También hallaría más troncos con señales el escocés Duncan McIntyre, que en su viaje de cinco meses en 1864 añadió un extra: dos viejos caballos que podrían ser de aquella expedición perdida. La aportación de McIntyre llevó a constituir un peculiar comité popular de búsqueda integrado por las damas de Sidney que le financió una nueva expedición al año siguiente; esta acabó en un desastre, con la mayor parte de los caballos muertos en el desierto -lo que obligó a usar camellos- y el propio McIntyre fallecido de fiebre junto a su ayudante sin que se obtuviera ningún resultado en la misión.
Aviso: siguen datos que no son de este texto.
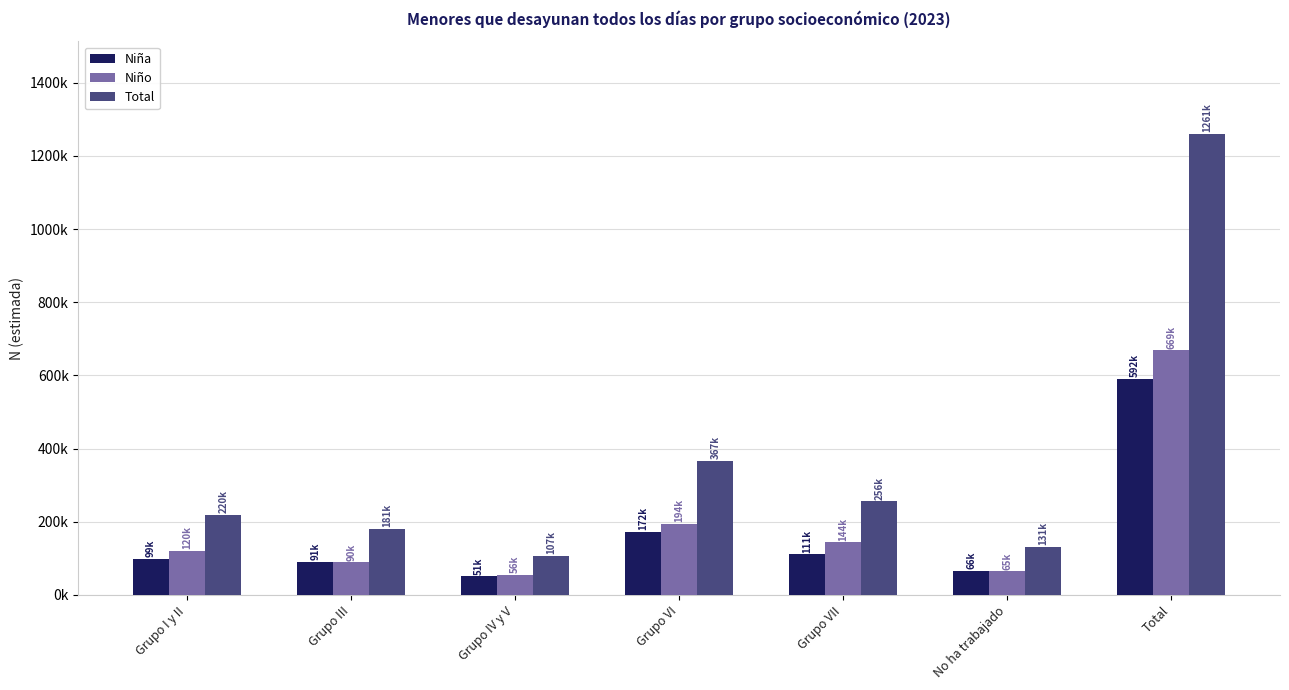

What are all the series names shown in the legend?

Niña, Niño, Total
El relevo lo tomaría John Forrest (que tiempo después sería ministro) en 1869; debía comprobar qué había de cierto en una historia que contaban los nativos sobre la muerte que habían dado a unos hombres blancos años atrás y averiguar si podían haber sido Leichhardt y sus compañeros, pero después de rastrear tres mil seiscientos kilómetros en más de un centenar de días, volvió con las manos vacías y sin nada concluyente, pues unas osamentas equinas que encontró en el desierto parece que eran de otra expedición de 1854.
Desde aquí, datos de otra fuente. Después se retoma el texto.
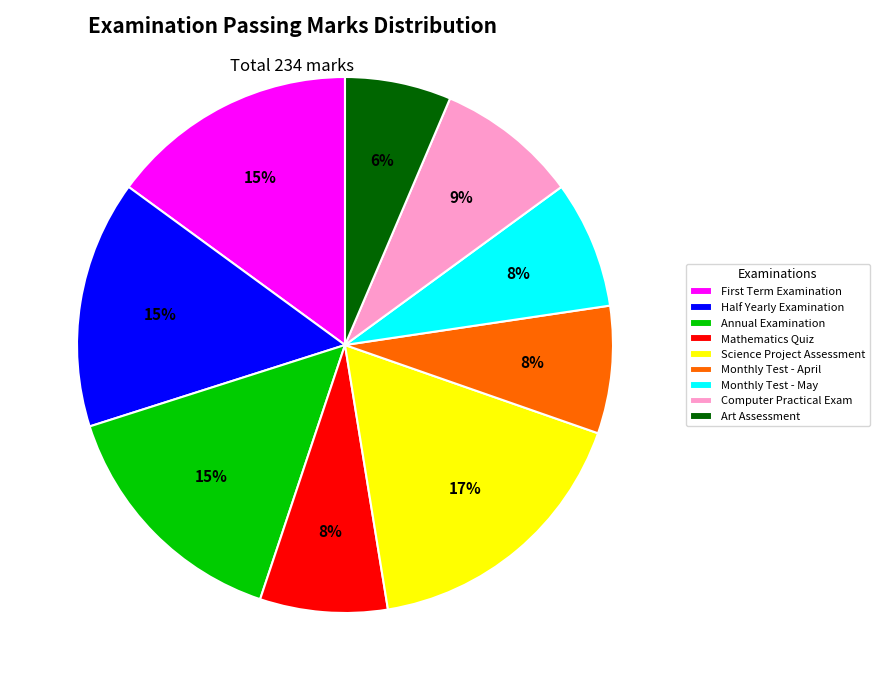

Does Mathematics Quiz represent more than half of the total?

No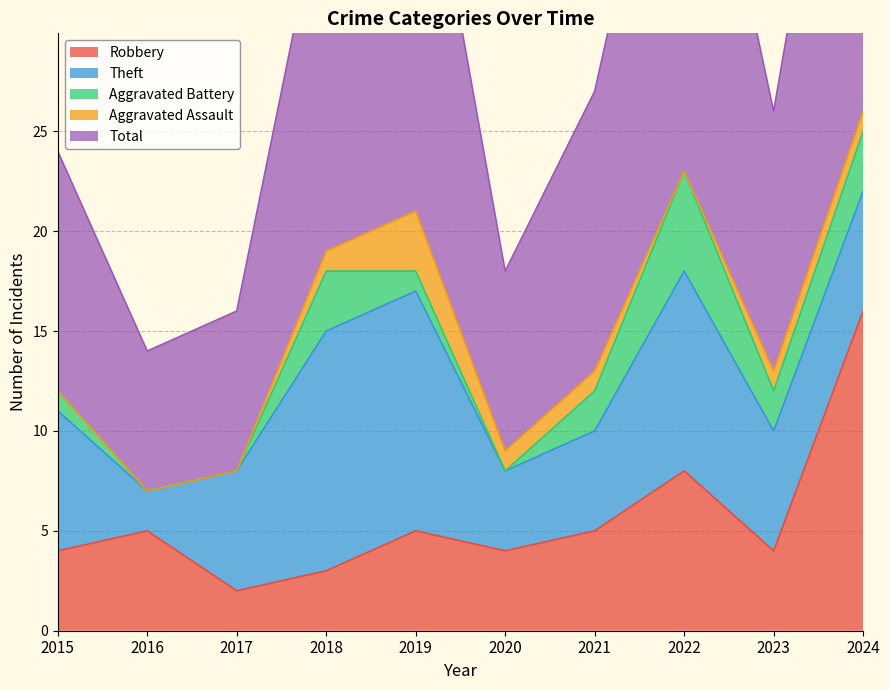

How many lines are shown in the chart?

5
Así, desconociendo el destino de Leichhardt, se llegó a finales del siglo XIX. En esos últimos años, John McDouall Stuart vio pisadas de herradura y una cabaña levantada seguramente por hombres blancos, y el explorador y buscador de oro David Carnegie, durante una travesía en 1896, observó que algunos aborígenes tenían objetos (partes metálicas de una silla de montar, clavos, una caja de hojalata) que él aventuró como pertenecientes a la expedición desaparecida, aunque nunca se probó.

Sí se hizo, en cambio, con una placa hallada en 1900 con el nombre de Ludwig Leichhardt y que se cree correspondía a la culata de una de sus escopetas, quedando demostrada su autenticidad hace poco, en 2006. En las últimas décadas ha habido nuevos indicios pero que siguen sin aportar una solución: unas pinturas rupestres aborígenes que representan a hombres blancos con animales (1975), la vieja y controvertida carta descubierta en una biblioteca en la que un hacendado del interior cuenta que la expedición fue exterminada por los indígenas…

En cualquier caso, el final de Leichhardt y los suyos, que la mayoría se inclinan por pensar que fue de sed tras perderse en el desierto, sigue siendo un misterio hoy por hoy.